It’s become a national madness.
Parents are bombarding their children with activities in order for them to be the best, do the best and be perfect.
If they don’t, they believe they fail as parents, according to Alvin Rosenfeld.
Rosenfeld, a child and adult psychiatrist, spoke to a crowd of about 100 last night in Van Meter Auditorium about his book “The Over-Scheduled Child.” The book discusses how parents need to make a balance between family time and extracurricular activities.
Rosenfeld emphasized the importance of parents focusing on their children’s learning and thinking, rather than a grade or the list of extracurricular activities a child has.
“Sports isn’t for fun anymore,” Rosenfeld said. “Enjoyment doesn’t matter anymore.”
Bowling Green senior Jacquetta Butts, a psychology major, said she was an overworked child.

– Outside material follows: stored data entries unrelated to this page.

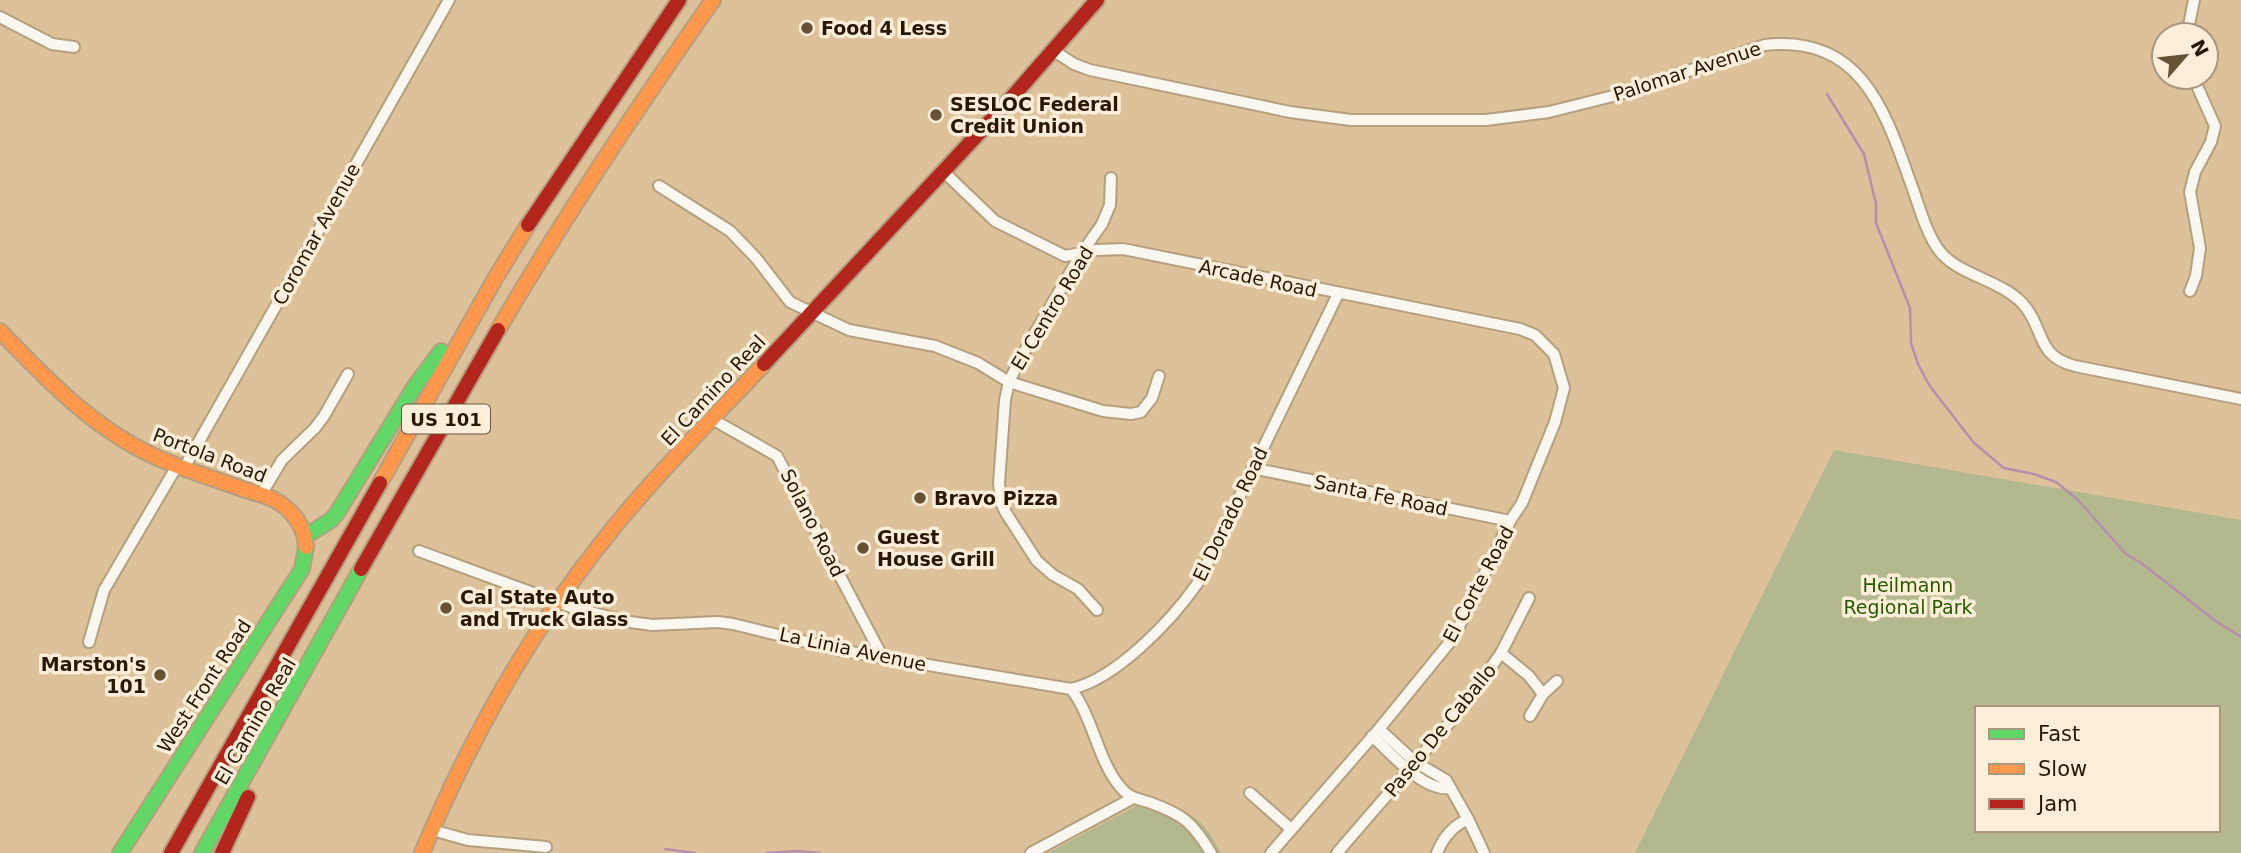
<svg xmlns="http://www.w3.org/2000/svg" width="2241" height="853" font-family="'DejaVu Sans',sans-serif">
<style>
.green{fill:#b4b88e;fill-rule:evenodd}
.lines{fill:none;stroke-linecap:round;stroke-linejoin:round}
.stream{stroke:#b590ad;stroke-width:2.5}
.street-casing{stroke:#b49f7f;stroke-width:14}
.fast-casing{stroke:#b49f7f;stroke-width:18}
.slow-casing{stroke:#b49f7f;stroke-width:18}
.jam-casing{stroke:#b49f7f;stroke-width:18}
.street{stroke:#faf6f0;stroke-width:10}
.fast{stroke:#63d668;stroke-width:14}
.slow{stroke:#ff974d;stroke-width:14}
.jam{stroke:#b3261e;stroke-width:14}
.poi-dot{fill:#685236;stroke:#fdeed9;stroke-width:2.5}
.labels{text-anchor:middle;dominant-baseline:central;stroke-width:7;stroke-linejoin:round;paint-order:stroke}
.shield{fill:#fdeed9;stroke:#695841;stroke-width:2}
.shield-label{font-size:18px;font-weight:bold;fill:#291700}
.poi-label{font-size:19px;font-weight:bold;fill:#291700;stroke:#fdeed9;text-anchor:start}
.street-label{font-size:19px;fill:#291700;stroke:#fdeed9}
.park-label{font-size:19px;fill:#285a00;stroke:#fdeed9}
</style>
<rect width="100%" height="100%" fill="#dcc19a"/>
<g class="green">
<path d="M1834,450l407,70v333h-606zM1977,708h241v122h-241z"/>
<path d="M1149,799c41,16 50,11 72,54h-173z"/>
</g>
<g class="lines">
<g class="stream">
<polyline points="1827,94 1864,154 1876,204 1876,223 1910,308 1911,343 1918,364 1929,385 1974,443 2004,468 2034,474 2056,482 2077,499 2126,554 2144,565 2214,620 2241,637"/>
<polyline points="665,849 695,853"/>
<polyline points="766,853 798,851 820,853"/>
</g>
<g class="street-casing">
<g id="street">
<polyline points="0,17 52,44 74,47"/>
<polyline points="2187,35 2194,0"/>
<path d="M1054,51l20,13 16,6 200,42 61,8h135l63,-8 68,-17 148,-50c101,-11 122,73 150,150 6,18 12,38 23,54 18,26 62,30 85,55 22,24 12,52 52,62l166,33"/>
<polyline points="943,171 995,221 1065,256 1096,250 1123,249 1520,329 1535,335 1554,354 1564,388 1555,422 1522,503 1510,521 1454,637 1379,729 1271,853"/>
<polyline points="659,186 730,231 756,258 790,302 849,330 935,346 978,363 1009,382 1103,411 1131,414 1141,412 1152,398 1159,376"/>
<polyline points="2190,291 2196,276 2200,248 2190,192 2195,172 2211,142 2215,126 2193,77"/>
<polyline points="712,419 777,456 883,658"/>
<polyline points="184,468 449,0"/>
<polyline points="1252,468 1510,521"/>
<polyline points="261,495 282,460 315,428 324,416 348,374"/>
<path d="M419,551l155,57 56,14 22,3 66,-3 15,2 106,26 232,39c23,29 27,75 52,101 8,9 17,9 28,13 33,12 42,20 60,50"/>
<polyline points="1097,610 1078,589 1053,575 1037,561 1006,513 1001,503 999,483 1005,400 1009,382 1020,359 1081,254 1102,224 1110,205 1111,178"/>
<polyline points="89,642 104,590 177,466"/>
<polyline points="1501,653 1529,676 1543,694"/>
<path d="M1071,689c45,-10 100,-68 126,-105l141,-290"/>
<polyline points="1530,716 1543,694 1557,681"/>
<polyline points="1379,729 1415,762 1446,780 1468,819 1484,853"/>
<path d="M1372,736c19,17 51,56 78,52"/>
<polyline points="1250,793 1291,829"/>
<polyline points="432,830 468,840 546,847"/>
<polyline points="1031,853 1133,798"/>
<polyline points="1337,853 1464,706 1501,653 1529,598"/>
<path d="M1437,853c6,-16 16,-27 31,-34"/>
</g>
</g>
<g class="fast-casing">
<g id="fast">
<polyline points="306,536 331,520 337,513 415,386 441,351"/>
<polyline points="120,853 302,569 306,547"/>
<polyline points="202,853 361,569"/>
</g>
</g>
<g class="slow-casing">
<g id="slow">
<path d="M498,330c66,-113 139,-222 215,-330"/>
<path d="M0,331c47,49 95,99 158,127 25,11 51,19 76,28 14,5 28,8 41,14 18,10 30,27 31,47"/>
<polyline points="380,483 496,277 528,225"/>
<path d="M422,853c47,-112 105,-217 181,-312 49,-63 107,-119 161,-177"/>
</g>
</g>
<g class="jam-casing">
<g id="jam">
<polyline points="528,225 679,0"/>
<polyline points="764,364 1006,104 1097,0"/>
<polyline points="361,569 498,330"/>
<polyline points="171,853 380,483"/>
<polyline points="222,853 248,797"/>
</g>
</g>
<use href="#street" class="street"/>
<use href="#fast" class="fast"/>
<use href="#slow" class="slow"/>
<use href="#jam" class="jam"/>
</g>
<g class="poi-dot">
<circle cx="807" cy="28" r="7"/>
<circle cx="936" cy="115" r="7"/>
<circle cx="920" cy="498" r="7"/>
<circle cx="863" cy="548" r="7"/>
<circle cx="446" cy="608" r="7"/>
<circle cx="160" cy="675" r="7"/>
</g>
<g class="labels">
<rect class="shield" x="402" y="404.5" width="88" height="29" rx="5"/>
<g class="shield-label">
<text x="446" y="419">US 101</text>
</g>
<g class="poi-label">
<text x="821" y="28">Food 4 Less</text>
<text x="950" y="104">SESLOC Federal<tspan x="950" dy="22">Credit Union</tspan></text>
<text x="934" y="498">Bravo Pizza</text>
<text x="877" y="537">Guest<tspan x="877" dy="22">House Grill</tspan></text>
<text x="460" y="597">Cal State Auto<tspan x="460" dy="22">and Truck Glass</tspan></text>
<text x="146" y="664" text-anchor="end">Marston's<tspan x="146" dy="22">101</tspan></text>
</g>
<g class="street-label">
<text transform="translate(1687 71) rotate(-18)">Palomar Avenue</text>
<text transform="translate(316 234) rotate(-61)">Coromar Avenue</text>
<text transform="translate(1258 278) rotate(12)">Arcade Road</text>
<text transform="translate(1052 308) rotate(-59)">El Centro Road</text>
<text transform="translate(713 390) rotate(-47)">El Camino Real</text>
<text transform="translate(210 455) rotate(21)">Portola Road</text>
<text transform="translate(1381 495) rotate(12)">Santa Fe Road</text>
<text transform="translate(1230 514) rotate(-64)">El Dorado Road</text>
<text transform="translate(813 523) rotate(63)">Solano Road</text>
<text transform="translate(1478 584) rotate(-62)">El Corte Road</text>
<text transform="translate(853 649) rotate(12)">La Linia Avenue</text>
<text transform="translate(204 686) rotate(-57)">West Front Road</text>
<text transform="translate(255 721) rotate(-60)">El Camino Real</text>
<text transform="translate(1440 730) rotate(-51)">Paseo De Caballo</text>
</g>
<g class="park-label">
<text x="1908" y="585">Heilmann<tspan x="1908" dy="22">Regional Park</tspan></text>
</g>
</g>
<rect x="1975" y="706" width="245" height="126" fill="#fdeed9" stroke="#a89882" stroke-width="2"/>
<rect x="1989" y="729" width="35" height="10" fill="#63d668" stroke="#a89882" stroke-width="2"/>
<text x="2038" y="741" font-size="21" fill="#291700">Fast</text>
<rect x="1989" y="764" width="35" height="10" fill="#ff974d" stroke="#a89882" stroke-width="2"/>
<text x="2038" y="776" font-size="21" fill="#291700">Slow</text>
<rect x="1989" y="799" width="35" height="10" fill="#b3261e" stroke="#a89882" stroke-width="2"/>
<text x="2038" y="811" font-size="21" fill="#291700">Jam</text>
<g transform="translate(2185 56) rotate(62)"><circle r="33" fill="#fdeed9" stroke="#a89882" stroke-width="2"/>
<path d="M0-5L12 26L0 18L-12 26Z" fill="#685236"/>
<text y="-10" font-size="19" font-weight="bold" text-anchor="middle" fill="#291700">N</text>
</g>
</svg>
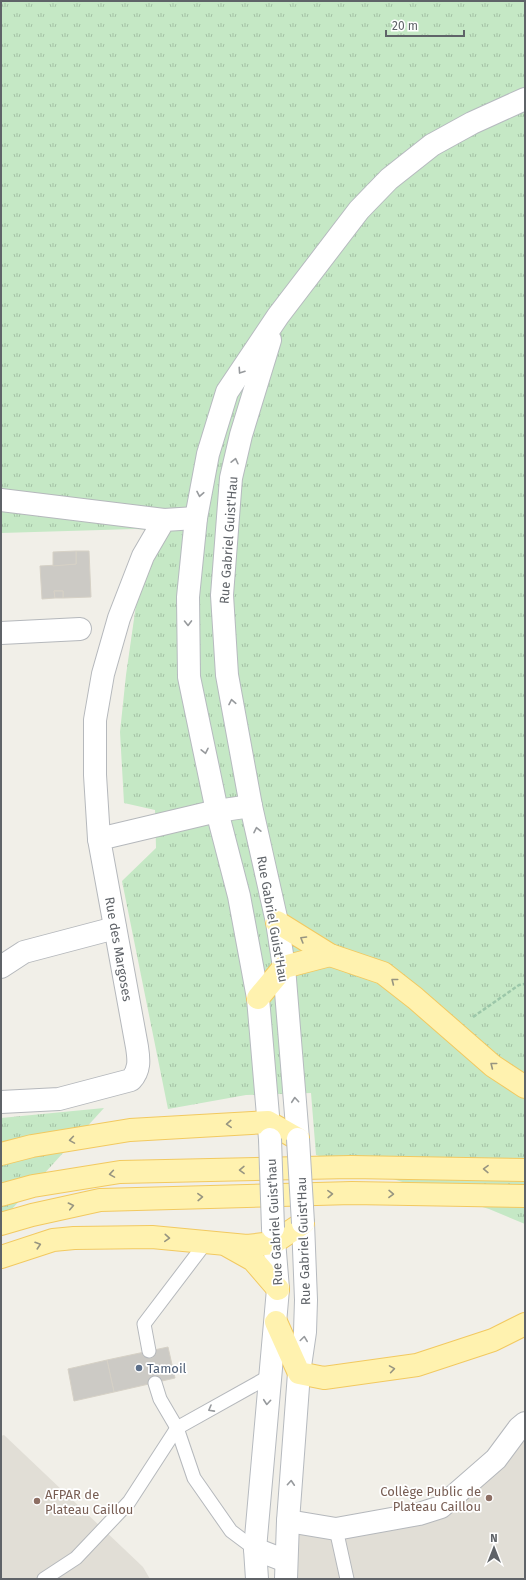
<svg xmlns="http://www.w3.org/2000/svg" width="526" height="1580" viewBox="0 0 526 1580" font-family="'Fira Sans',sans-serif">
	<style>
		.education { fill: #e1ded6 }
		.grass { fill: url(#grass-tufts) }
		.building { fill: #cccac5; stroke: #d6d1c6 }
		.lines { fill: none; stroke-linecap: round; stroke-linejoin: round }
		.service-casing { stroke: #b5b8bc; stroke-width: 15 }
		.minor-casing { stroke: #b5b8bc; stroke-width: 24 }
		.secondary-casing { stroke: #b6babf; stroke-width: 24 }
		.primary-casing { stroke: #f2c960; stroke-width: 24 }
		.path { stroke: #9cc7a9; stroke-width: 2.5; stroke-dasharray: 4 2; stroke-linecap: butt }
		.service { stroke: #fff; stroke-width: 13 }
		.minor { stroke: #fff; stroke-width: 22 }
		.secondary { stroke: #fff; stroke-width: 22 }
		.primary { stroke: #fff2af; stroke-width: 22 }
		.secondary-bridge-casing { stroke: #b6babf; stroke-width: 24; stroke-linecap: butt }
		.secondary-bridge { stroke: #fff; stroke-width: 22 }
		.oneway { stroke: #979a9d }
		.oneway2 { stroke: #979581 }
		.service-dot { fill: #5c6f8a; stroke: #fff; stroke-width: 1.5 }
		.education-dot { fill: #8d6e63; stroke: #fff; stroke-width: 1.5 }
		.labels { text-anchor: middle; stroke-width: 3.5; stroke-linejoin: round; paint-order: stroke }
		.street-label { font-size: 13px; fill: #5f6368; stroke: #fff }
		.service-label { font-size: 13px; fill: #4e5e75; stroke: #fff; text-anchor: start }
		.education-label { font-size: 13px; fill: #785e54; stroke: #fff; text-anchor: end }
	</style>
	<defs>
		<pattern id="grass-tufts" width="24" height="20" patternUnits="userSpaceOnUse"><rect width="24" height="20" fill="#c5e8c5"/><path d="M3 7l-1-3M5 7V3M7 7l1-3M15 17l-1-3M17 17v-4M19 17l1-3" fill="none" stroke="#a3c0a4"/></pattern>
	</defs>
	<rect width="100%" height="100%" fill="#f1efe8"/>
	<g class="education">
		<path d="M 525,1423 L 525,1579 L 286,1579 L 288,1521 L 419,1514 Z"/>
		<path d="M 4,1435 L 143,1567 L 150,1579 L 1,1579 L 1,1436 Z"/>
	</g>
	<g class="grass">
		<path d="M 1,1 L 525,1 L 525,1224 L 489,1209 L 316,1155 L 311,1093 L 246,1095 L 168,1109 L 122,881 L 156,848 L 155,810 L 124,803 L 120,732 L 126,675 L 138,591 L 169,531 L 135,529 L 1,533 Z"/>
		<path d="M 104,1108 L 1,1221 L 1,1118 Z"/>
	</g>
	<g class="building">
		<path d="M 76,551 L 89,551 L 91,597 L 63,598 L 63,591 L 54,591 L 55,598 L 42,599 L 40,566 L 76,564 Z"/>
		<path d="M 76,551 L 76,564 L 53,566 L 53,552 Z"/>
		<path d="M 54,591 L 63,591 L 63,598 L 55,598 Z"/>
		<path d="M 168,1347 L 175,1378 L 114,1392 L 107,1360 Z"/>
		<path d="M 107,1360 L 114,1392 L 74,1401 L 68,1369 Z"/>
	</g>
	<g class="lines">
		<g class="service-casing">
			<g id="service">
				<path d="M 149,1351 L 144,1324 L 207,1241"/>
				<path d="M 155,1383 L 160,1399 L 177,1428 L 194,1478 L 231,1531 L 255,1549"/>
				<path d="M 336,1529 L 347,1579"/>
				<path d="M 44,1579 L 76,1558 L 129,1502 L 177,1428 L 270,1376"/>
			</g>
		</g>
		<g class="minor-casing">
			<g id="minor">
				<path d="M 1,500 L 164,520"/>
				<path d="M 1,633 L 80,629"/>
				<path d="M 99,839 L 95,775 L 95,720 L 103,674 L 119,618 L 143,556 L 164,520 L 196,518"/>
				<path d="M 1,967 L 24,952 L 115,928"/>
				<path d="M 1,1102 L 59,1099 L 131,1080 C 140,1070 139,1060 137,1047 L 99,839 L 217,811 L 251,806"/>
				<path d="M 288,1521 L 336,1529 L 419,1514 L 441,1507 L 496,1459 L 519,1428 L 525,1423"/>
				<path d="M 255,1549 L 286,1561"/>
			</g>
		</g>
		<g class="secondary-casing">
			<g id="secondary">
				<path d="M 270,340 L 241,435 L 231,478 L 222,595 L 227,675 L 251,806 L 277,922 L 284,967 L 298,1139"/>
				<path d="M 270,1139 L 258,998 L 239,896 L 217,811 L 189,677 L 188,597 L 196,518 L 208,454 L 227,392 L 278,316 L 359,210 L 389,179 L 432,145 L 472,123 L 525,99"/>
				<path d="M 257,1579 L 255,1549 L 278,1289 L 273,1228"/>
				<path d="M 286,1579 L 288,1521 L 299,1373 L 305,1332 L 306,1300 L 303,1223"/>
			</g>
		</g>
		<g class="primary-casing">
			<g id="primary">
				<path d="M 277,922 L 330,955 L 383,973 L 415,998 L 493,1066 L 525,1087"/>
				<path d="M 258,998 L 284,967 L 330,955"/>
				<path d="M 1,1154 L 32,1146 L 130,1130 L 268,1122 L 298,1139"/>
				<path d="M 1,1195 L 33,1186 L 120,1172 L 351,1167 L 525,1170"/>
				<path d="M 1,1224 L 32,1215 L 100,1200 L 352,1193 L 525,1196"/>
				<path d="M 228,1246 L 253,1260 L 278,1289"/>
				<path d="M 1,1257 L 53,1240 L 74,1238 L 152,1237 L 247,1246 L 273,1243 L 303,1223"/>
				<path d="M 276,1322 L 299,1373 L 324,1378 L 417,1365 L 493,1340 L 525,1324"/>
			</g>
		</g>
		<path class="path" d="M 473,1017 L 519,985 L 525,984"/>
		<use href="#service" class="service"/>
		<use href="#minor" class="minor"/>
		<use href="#secondary" class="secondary"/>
		<use href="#primary" class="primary"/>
		<g class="secondary-bridge-casing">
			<g id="secondary-bridge">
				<path d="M 270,1139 L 273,1228"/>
				<path d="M 298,1139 L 303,1223"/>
			</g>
		</g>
		<use href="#secondary-bridge" class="secondary-bridge"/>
	</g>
	<defs><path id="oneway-chevron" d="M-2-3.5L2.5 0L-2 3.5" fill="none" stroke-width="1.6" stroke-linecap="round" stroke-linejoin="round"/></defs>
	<g class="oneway">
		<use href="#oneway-chevron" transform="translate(241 371) rotate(124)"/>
		<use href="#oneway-chevron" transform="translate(235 461) rotate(-77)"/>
		<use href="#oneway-chevron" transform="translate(200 494) rotate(101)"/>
		<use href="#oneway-chevron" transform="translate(188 623) rotate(89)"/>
		<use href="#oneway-chevron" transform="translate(232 702) rotate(-101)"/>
		<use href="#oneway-chevron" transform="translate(205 751) rotate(78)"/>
		<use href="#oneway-chevron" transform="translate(257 830) rotate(-102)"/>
		<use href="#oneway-chevron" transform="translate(295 1100) rotate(-95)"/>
		<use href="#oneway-chevron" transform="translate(304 1339) rotate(-82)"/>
		<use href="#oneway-chevron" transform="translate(267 1402) rotate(95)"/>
		<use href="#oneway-chevron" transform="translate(211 1409) rotate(151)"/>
		<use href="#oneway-chevron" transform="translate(291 1483) rotate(-86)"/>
	</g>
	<g class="oneway2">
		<use href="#oneway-chevron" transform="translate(303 939) rotate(-149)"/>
		<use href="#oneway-chevron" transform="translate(394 981) rotate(-142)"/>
		<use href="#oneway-chevron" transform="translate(493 1065) rotate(-142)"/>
		<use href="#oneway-chevron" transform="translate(229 1124) rotate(177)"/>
		<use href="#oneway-chevron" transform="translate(72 1140) rotate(171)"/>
		<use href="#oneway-chevron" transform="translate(486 1169) rotate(-179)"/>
		<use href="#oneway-chevron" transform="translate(242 1170) rotate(179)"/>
		<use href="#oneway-chevron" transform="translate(112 1174) rotate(171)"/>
		<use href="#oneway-chevron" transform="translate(330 1194) rotate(-2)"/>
		<use href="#oneway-chevron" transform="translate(391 1194) rotate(1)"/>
		<use href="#oneway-chevron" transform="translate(200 1197) rotate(-2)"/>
		<use href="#oneway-chevron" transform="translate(71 1206) rotate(-12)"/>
		<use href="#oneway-chevron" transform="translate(167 1238) rotate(4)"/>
		<use href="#oneway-chevron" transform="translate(38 1245) rotate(-18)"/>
		<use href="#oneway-chevron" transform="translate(392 1369) rotate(-9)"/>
	</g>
	<circle class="service-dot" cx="139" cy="1368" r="4"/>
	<g class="education-dot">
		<circle cx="489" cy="1498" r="4"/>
		<circle cx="37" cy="1501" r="4"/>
	</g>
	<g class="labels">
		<g class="street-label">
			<text transform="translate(228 540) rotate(-86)" y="5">Rue Gabriel Guist'Hau</text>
			<text transform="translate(273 919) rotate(80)" y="5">Rue Gabriel Guist'Hau</text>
			<text transform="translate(119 949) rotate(80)" y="5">Rue des Margoses</text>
			<text transform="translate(274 1222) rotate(-93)" y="5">Rue Gabriel Guist'hau</text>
			<text transform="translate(303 1241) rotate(-92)" y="5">Rue Gabriel Guist'Hau</text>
		</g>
		<g class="service-label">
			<text x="147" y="1373">Tamoil</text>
		</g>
		<g class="education-label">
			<text x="481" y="1496">Collège Public de<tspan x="481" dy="15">Plateau Caillou</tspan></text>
			<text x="45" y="1499" text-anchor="start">AFPAR de<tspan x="45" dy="15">Plateau Caillou</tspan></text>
		</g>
	</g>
	<rect width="526" height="1580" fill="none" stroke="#5f6368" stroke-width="4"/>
	<g transform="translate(494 1548)" stroke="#ffffff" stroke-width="3" paint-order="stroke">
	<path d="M0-3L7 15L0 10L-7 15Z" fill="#5f6368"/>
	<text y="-6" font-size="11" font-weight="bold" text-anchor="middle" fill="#5f6368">N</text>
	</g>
	<path d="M386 30v6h78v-6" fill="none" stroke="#5f6368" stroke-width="2"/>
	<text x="392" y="30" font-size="12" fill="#5f6368" stroke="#ffffff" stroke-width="3" paint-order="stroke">20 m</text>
</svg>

“It’s all about the grades, not extracurriculars. They don’t care what you’ve done,” Butts said. “I learn from my mistakes. They should work more on what you don’t know than what you do know.”
Rosenfeld said that children learn to do community service to look like they have a good heart and to get on the teachers’ good side. If parents don’t balance their child’s time, he will feel like he has to have a resum? on steroids.
“I don’t have the answer for the whole society, but it’s a destructive trend for kids,” he said. “All (that) matters is grades and resumes.”
Parents should instead try to make the effort to build relationships with their children, he said.
“That’s what makes life good … one good relationship,” he said.
Psychology professor Katrina Phelps introduced Rosenfeld and said she enjoyed how he displayed his message.
“It was not filled with jargon,” she said. “It was easy to understand. That’s one of the goals of the series, for anyone to receive something from it.”
Rosenfeld’s lecture is a part of the Mary E. Hensley Lecture Series which is dedicated to Hensley, a Western alumna.